### Explorar o material
A - Segundo o texto sobre os aumentos salariais, que taxa anual de crescimento nominal do salário médio seria necessária para repor em 2023 o peso que os salários tinham no PIB em 2009?
B - Dê continuidade ao texto sobre os aumentos salariais a partir do ponto em que termina.

### Texto fornecido
══════════

De acordo com a análise hoje divulgada pelo Observatório sobre Crises e Alternativas, tendo em conta o peso dos salários no Produto Interno Bruto (PIB), um aumento salarial de 2,8% "aproximaria a repartição do rendimento do seu estado em 2009, sem o alcançar e muito menos ultrapassar".

O estudo refere afirmações do Governo em defesa do crescimento dos salários e afirma que "para satisfazer os desejos expressos pelo primeiro ministro bastaria que, entre 2019 e 2023, os salários aumentassem em média de acordo com o referencial atualmente dado pelo mercado".

Para repor em 2023 os salários ao nível do peso que tinham no PIB em 2009 e ultrapassar o salário médio da altura, o Barómetro considera que seriam necessárias "taxas anuais de crescimento nominais do salário médio de cerca de 4%".

O Governo defendeu hoje na Comissão Permanente de Concertação Social que os parceiros sociais devem chegar a um compromisso para que os aumentos salariais no setor privado fiquem acima da inflação e da produtividade, defendendo 2,7% para o próximo ano.

══════════

### Material fornecido
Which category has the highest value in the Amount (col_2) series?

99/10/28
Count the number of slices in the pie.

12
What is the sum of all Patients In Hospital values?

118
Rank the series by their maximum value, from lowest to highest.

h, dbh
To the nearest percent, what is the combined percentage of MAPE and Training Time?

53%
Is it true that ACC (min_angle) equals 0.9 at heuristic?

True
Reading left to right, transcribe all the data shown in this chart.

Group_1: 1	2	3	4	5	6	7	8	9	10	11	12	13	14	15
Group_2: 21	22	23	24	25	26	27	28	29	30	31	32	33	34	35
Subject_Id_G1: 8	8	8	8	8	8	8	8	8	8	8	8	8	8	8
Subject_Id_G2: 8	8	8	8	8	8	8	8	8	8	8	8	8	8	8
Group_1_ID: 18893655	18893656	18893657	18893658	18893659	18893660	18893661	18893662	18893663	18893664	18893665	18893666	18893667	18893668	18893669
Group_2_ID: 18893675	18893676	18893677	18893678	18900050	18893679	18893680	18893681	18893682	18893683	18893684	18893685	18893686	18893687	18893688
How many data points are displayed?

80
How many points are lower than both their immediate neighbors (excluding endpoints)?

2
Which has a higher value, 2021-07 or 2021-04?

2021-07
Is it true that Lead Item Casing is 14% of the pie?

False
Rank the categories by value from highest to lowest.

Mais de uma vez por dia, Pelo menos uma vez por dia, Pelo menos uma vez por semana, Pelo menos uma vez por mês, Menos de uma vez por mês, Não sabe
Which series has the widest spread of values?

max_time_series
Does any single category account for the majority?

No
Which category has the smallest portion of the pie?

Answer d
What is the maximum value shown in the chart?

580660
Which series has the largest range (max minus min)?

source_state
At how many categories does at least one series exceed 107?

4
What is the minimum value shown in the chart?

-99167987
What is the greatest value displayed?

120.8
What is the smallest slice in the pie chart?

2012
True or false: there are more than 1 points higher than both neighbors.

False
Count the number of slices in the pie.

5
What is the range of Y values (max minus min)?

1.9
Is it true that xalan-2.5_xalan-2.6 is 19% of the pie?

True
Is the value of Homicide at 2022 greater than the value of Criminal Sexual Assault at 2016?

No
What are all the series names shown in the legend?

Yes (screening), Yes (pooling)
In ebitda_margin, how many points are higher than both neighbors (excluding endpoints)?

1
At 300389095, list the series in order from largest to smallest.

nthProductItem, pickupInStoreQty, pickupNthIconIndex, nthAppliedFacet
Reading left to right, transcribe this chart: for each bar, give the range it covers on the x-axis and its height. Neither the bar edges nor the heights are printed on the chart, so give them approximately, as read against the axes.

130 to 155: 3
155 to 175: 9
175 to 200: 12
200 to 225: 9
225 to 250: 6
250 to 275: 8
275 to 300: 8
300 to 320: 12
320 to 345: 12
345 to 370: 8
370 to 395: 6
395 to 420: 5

══════════

### Resultados do exercício
A - Cerca de 4%.

B -
Segundo um documento distribuído na concertação social, o Governo considera que a manutenção do poder de compra e os ganhos de produtividade estimados "requerem aumentos anuais dos salários nominais até 3,2% em 2023", o que passaria por aumentos salariais de 2,7% para 2020, de 2,9% para 2021 e 2022 e de 3,2% para 2023.

Para o Barómetro, estes números "ajudam a interpretar o que está em jogo na negociação salarial que se avizinha" e alerta para os riscos resultantes da fixação de referenciais de atualização salarial em negociação tripartida, que tanto podem resultar num "impulso genuíno à valorização salarial" como num "travão à tendência altista dos salários que decorre do mercado".